Your goal> Please convert the records into a numbered list, starting at their first line and ending with the line containing "IZ ISTE KATEGORIJE", both included. Leave out blank lines and everything after that endpoint.

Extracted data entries
▼

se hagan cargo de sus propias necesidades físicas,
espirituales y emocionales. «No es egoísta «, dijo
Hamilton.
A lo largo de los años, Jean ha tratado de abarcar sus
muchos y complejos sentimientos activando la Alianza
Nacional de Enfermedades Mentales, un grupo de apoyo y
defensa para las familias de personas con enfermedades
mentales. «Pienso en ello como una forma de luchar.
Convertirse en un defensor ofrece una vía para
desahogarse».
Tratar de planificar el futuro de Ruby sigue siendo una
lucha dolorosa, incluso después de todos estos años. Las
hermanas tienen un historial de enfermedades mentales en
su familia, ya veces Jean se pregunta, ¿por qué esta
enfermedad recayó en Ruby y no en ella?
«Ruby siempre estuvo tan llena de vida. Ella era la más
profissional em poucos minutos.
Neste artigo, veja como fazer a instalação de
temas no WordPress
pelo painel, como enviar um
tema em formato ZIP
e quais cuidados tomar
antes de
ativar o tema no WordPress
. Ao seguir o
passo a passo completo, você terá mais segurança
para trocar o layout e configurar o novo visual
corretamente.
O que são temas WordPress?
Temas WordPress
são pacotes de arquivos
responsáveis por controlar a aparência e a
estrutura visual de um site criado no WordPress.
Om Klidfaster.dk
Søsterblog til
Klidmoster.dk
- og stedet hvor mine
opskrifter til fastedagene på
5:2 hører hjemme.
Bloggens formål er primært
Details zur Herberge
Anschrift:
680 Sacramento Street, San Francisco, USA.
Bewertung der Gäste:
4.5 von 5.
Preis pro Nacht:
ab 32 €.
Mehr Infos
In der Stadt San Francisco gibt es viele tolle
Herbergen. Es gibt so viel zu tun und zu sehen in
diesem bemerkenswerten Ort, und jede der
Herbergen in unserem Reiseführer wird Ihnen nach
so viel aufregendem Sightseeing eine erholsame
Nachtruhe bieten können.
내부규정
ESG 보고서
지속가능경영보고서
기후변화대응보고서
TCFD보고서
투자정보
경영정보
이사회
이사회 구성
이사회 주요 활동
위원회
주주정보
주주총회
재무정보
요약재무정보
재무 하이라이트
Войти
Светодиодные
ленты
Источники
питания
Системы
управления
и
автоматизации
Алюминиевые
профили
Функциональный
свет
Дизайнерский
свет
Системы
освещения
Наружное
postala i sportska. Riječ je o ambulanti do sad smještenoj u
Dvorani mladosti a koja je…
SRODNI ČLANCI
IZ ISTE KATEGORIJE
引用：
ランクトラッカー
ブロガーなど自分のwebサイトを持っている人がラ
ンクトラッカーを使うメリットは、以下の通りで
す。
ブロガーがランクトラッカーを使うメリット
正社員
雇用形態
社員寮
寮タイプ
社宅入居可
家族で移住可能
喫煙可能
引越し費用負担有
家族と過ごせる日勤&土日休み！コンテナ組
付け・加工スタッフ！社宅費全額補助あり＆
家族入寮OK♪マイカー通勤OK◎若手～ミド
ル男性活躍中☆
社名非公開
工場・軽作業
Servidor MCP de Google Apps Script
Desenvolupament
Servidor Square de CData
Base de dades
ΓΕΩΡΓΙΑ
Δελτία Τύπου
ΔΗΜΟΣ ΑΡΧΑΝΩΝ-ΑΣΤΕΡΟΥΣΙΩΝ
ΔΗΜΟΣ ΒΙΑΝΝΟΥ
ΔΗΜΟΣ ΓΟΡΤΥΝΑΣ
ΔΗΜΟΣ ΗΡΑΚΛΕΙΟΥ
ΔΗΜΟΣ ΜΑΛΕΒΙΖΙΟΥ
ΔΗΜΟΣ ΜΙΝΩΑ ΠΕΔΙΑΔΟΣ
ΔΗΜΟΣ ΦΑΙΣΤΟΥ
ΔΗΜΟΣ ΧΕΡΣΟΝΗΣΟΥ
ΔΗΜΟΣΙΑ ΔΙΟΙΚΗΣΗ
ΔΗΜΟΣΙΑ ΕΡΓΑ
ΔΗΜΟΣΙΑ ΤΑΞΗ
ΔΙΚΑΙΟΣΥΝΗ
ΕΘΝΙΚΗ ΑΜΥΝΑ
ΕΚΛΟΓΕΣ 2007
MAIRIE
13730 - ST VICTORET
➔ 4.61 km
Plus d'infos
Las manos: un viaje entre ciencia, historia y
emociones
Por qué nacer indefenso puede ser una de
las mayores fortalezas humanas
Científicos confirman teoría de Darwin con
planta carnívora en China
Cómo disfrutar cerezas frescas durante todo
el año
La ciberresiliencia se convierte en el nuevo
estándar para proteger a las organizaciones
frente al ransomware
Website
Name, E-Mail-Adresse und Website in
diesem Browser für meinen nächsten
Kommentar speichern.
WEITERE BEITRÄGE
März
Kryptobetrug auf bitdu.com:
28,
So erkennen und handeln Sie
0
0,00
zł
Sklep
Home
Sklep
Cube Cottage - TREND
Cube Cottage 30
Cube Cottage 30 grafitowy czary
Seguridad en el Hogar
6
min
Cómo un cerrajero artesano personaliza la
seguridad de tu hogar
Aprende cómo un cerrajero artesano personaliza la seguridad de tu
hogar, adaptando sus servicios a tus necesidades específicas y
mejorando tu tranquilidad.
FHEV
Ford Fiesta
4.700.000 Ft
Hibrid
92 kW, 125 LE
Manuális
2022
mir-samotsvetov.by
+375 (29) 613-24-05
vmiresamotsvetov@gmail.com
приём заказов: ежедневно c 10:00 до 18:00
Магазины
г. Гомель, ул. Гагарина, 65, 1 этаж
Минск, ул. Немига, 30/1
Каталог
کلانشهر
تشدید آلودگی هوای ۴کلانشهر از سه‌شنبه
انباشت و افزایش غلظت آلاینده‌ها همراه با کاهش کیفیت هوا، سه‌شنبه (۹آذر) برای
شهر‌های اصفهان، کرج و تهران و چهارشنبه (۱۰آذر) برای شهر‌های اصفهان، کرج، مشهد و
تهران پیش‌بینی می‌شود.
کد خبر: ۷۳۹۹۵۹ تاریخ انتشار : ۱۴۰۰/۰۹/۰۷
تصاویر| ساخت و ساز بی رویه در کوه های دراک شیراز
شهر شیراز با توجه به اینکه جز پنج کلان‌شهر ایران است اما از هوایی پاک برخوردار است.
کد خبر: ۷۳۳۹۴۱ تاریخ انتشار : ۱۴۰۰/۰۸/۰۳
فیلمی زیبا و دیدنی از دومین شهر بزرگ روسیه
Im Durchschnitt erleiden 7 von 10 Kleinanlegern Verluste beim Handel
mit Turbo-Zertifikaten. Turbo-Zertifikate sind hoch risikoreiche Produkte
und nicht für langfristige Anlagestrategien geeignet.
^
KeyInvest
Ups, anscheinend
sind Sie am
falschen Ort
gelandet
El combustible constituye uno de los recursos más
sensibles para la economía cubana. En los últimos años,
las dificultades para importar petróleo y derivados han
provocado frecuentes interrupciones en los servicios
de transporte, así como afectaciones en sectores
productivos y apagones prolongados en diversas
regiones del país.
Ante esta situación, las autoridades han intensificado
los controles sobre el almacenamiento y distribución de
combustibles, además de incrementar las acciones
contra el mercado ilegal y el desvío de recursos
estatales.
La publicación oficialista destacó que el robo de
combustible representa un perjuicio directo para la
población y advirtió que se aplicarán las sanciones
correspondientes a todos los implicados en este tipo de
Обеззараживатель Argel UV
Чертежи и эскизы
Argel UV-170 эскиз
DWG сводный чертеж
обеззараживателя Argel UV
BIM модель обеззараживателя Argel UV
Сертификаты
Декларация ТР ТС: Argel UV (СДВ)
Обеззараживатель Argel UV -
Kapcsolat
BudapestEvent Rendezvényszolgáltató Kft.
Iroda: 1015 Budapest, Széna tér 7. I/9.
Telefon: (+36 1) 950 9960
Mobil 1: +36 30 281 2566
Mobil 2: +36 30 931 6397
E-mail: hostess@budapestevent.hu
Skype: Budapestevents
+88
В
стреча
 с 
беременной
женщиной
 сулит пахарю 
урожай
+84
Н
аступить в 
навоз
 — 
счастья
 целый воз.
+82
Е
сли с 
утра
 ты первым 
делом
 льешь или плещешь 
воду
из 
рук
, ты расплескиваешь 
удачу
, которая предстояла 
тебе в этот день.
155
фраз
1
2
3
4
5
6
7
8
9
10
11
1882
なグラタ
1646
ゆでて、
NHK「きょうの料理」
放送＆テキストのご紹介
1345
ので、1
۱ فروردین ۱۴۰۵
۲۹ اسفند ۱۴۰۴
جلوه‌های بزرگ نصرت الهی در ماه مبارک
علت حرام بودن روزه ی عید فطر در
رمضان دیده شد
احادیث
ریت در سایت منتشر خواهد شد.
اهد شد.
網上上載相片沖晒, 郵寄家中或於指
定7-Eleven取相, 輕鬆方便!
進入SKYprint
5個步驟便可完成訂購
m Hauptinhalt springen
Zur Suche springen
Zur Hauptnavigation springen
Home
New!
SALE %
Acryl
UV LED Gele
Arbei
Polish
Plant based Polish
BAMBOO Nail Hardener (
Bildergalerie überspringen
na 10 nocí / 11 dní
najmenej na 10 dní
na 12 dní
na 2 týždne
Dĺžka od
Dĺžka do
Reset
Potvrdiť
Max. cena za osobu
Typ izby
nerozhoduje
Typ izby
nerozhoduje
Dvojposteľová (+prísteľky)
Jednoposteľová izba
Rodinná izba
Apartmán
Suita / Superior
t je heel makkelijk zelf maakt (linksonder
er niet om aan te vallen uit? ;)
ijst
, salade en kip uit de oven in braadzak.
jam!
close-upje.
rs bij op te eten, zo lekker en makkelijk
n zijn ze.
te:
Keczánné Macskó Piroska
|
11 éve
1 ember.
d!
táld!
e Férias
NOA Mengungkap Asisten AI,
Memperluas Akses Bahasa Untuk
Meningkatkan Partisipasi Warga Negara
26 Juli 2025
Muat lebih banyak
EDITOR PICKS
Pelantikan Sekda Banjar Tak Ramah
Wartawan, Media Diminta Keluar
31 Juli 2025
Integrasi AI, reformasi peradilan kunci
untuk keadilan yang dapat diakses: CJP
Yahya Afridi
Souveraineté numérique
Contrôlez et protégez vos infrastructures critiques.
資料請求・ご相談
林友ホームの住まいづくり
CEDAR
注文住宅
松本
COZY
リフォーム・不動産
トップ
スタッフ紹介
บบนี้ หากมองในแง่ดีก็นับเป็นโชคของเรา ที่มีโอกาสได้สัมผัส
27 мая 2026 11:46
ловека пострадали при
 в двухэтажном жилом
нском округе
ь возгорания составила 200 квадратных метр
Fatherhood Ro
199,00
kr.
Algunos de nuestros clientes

▲

Exercise result>
1. se hagan cargo de sus propias necesidades físicas,
2. espirituales y emocionales. «No es egoísta «, dijo
3. Hamilton.
4. A lo largo de los años, Jean ha tratado de abarcar sus
5. muchos y complejos sentimientos activando la Alianza
6. Nacional de Enfermedades Mentales, un grupo de apoyo y
7. defensa para las familias de personas con enfermedades
8. mentales. «Pienso en ello como una forma de luchar.
9. Convertirse en un defensor ofrece una vía para
10. desahogarse».
11. Tratar de planificar el futuro de Ruby sigue siendo una
12. lucha dolorosa, incluso después de todos estos años. Las
13. hermanas tienen un historial de enfermedades mentales en
14. su familia, ya veces Jean se pregunta, ¿por qué esta
15. enfermedad recayó en Ruby y no en ella?
16. «Ruby siempre estuvo tan llena de vida. Ella era la más
17. profissional em poucos minutos.
18. Neste artigo, veja como fazer a instalação de
19. temas no WordPress
20. pelo painel, como enviar um
21. tema em formato ZIP
22. e quais cuidados tomar
23. antes de
24. ativar o tema no WordPress
25. . Ao seguir o
26. passo a passo completo, você terá mais segurança
27. para trocar o layout e configurar o novo visual
28. corretamente.
29. O que são temas WordPress?
30. Temas WordPress
31. são pacotes de arquivos
32. responsáveis por controlar a aparência e a
33. estrutura visual de um site criado no WordPress.
34. Om Klidfaster.dk
35. Søsterblog til
36. Klidmoster.dk
37. - og stedet hvor mine
38. opskrifter til fastedagene på
39. 5:2 hører hjemme.
40. Bloggens formål er primært
41. Details zur Herberge
42. Anschrift:
43. 680 Sacramento Street, San Francisco, USA.
44. Bewertung der Gäste:
45. 4.5 von 5.
46. Preis pro Nacht:
47. ab 32 €.
48. Mehr Infos
49. In der Stadt San Francisco gibt es viele tolle
50. Herbergen. Es gibt so viel zu tun und zu sehen in
51. diesem bemerkenswerten Ort, und jede der
52. Herbergen in unserem Reiseführer wird Ihnen nach
53. so viel aufregendem Sightseeing eine erholsame
54. Nachtruhe bieten können.
55. 내부규정
56. ESG 보고서
57. 지속가능경영보고서
58. 기후변화대응보고서
59. TCFD보고서
60. 투자정보
61. 경영정보
62. 이사회
63. 이사회 구성
64. 이사회 주요 활동
65. 위원회
66. 주주정보
67. 주주총회
68. 재무정보
69. 요약재무정보
70. 재무 하이라이트
71. Войти
72. Светодиодные
73. ленты
74. Источники
75. питания
76. Системы
77. управления
78. и
79. автоматизации
80. Алюминиевые
81. профили
82. Функциональный
83. свет
84. Дизайнерский
85. свет
86. Системы
87. освещения
88. Наружное
89. postala i sportska. Riječ je o ambulanti do sad smještenoj u
90. Dvorani mladosti a koja je…
91. SRODNI ČLANCI
92. IZ ISTE KATEGORIJE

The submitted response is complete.